Each line of the listing that contains "notepad" should be found and copied.

SOURCE INFORMATION
_ _ _
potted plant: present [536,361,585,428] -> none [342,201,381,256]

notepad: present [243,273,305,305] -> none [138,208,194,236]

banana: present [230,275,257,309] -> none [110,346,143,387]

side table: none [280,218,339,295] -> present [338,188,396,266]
_ _ _
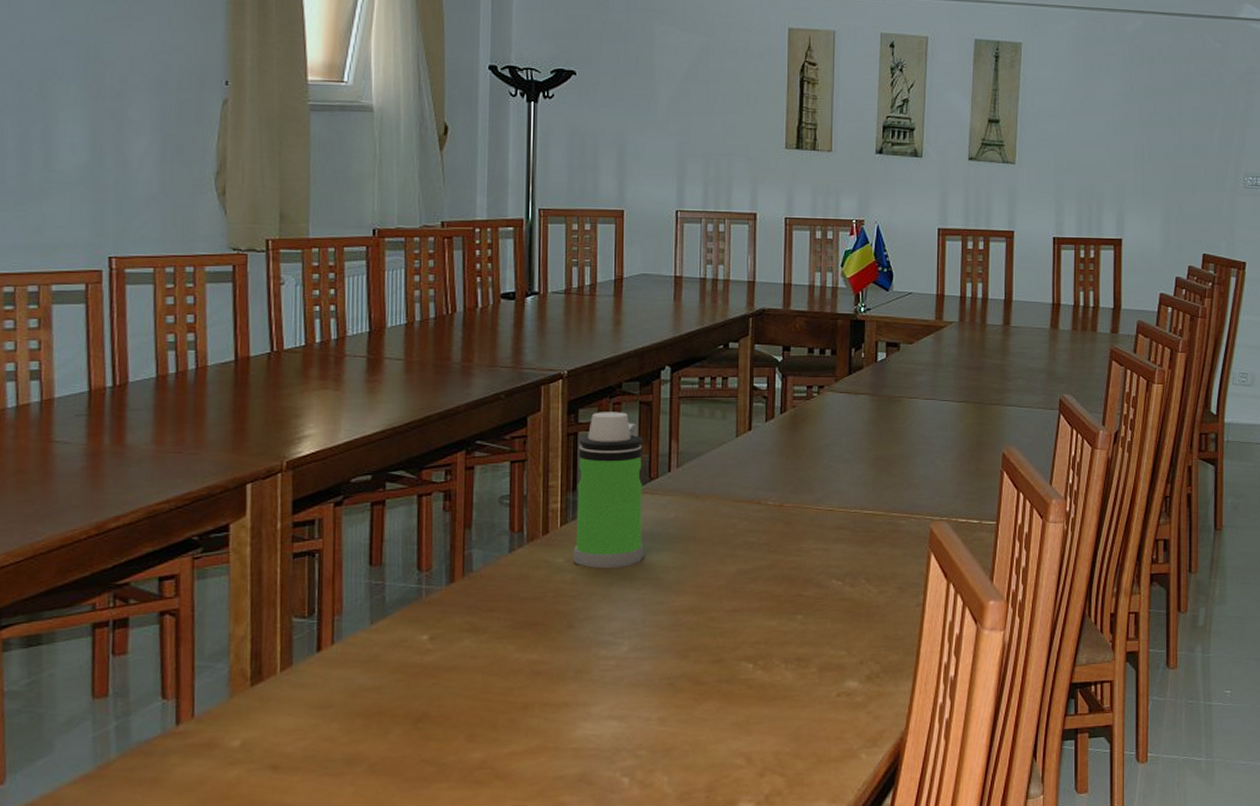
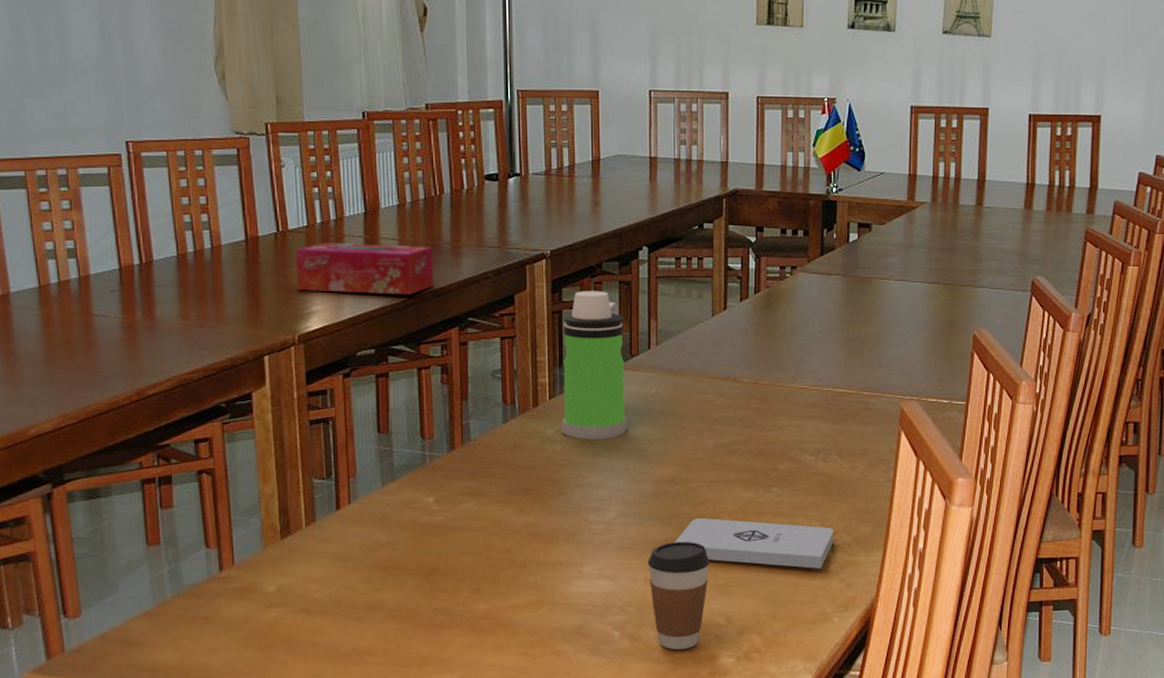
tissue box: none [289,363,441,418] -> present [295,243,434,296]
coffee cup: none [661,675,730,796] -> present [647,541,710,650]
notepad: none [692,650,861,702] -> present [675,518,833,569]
_ _ _
WRITTEN RESPONSE
notepad: present [243,273,305,305] -> none [138,208,194,236]
notepad: none [692,650,861,702] -> present [675,518,833,569]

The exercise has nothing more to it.